**Records to process**
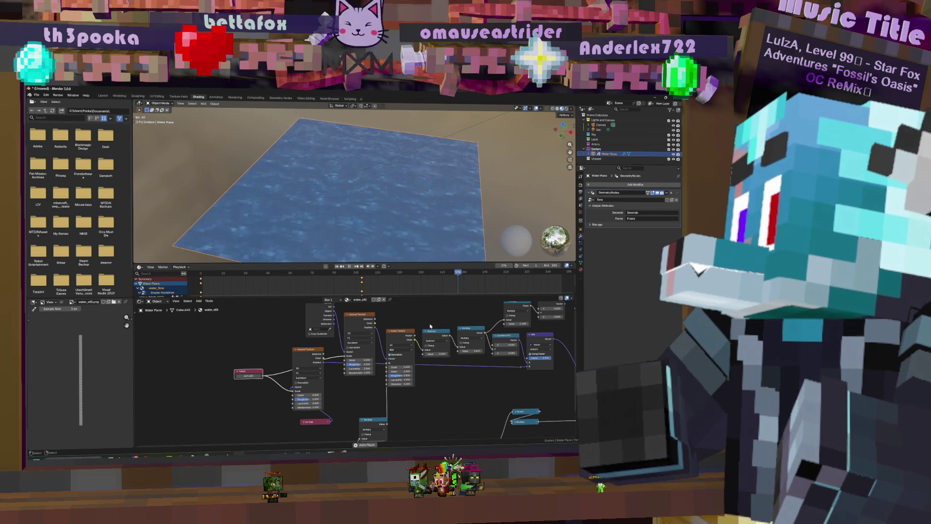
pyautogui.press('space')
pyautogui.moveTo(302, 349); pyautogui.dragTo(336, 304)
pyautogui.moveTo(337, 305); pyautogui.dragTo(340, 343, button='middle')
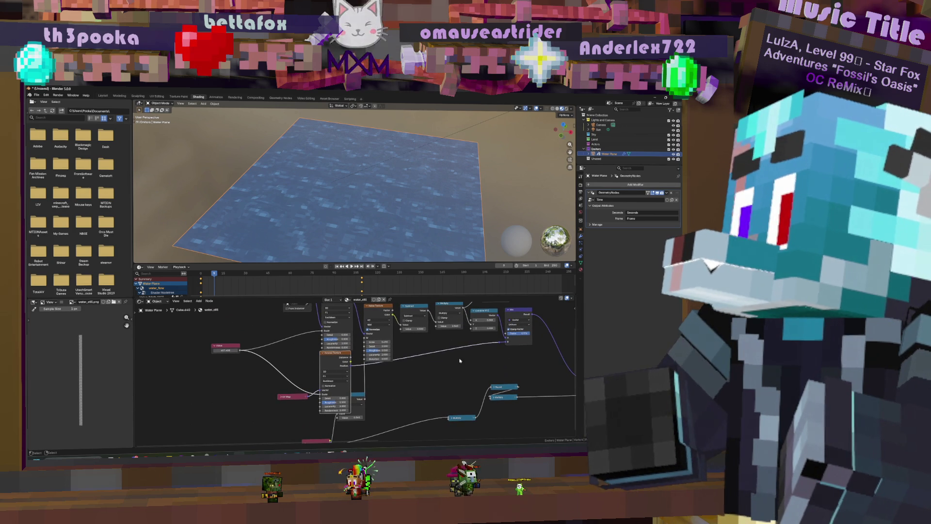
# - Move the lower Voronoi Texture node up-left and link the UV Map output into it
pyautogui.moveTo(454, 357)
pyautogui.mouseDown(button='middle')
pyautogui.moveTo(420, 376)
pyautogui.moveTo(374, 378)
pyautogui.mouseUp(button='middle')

**Aim of the task**
Having removed the pictures, write out the records exactly as they stand.

**Reply**
pyautogui.press('space')
pyautogui.moveTo(302, 349); pyautogui.dragTo(336, 304)
pyautogui.moveTo(337, 305); pyautogui.dragTo(340, 343, button='middle')
# - Move the lower Voronoi Texture node up-left and link the UV Map output into it
pyautogui.moveTo(454, 357)
pyautogui.mouseDown(button='middle')
pyautogui.moveTo(420, 376)
pyautogui.moveTo(374, 378)
pyautogui.mouseUp(button='middle')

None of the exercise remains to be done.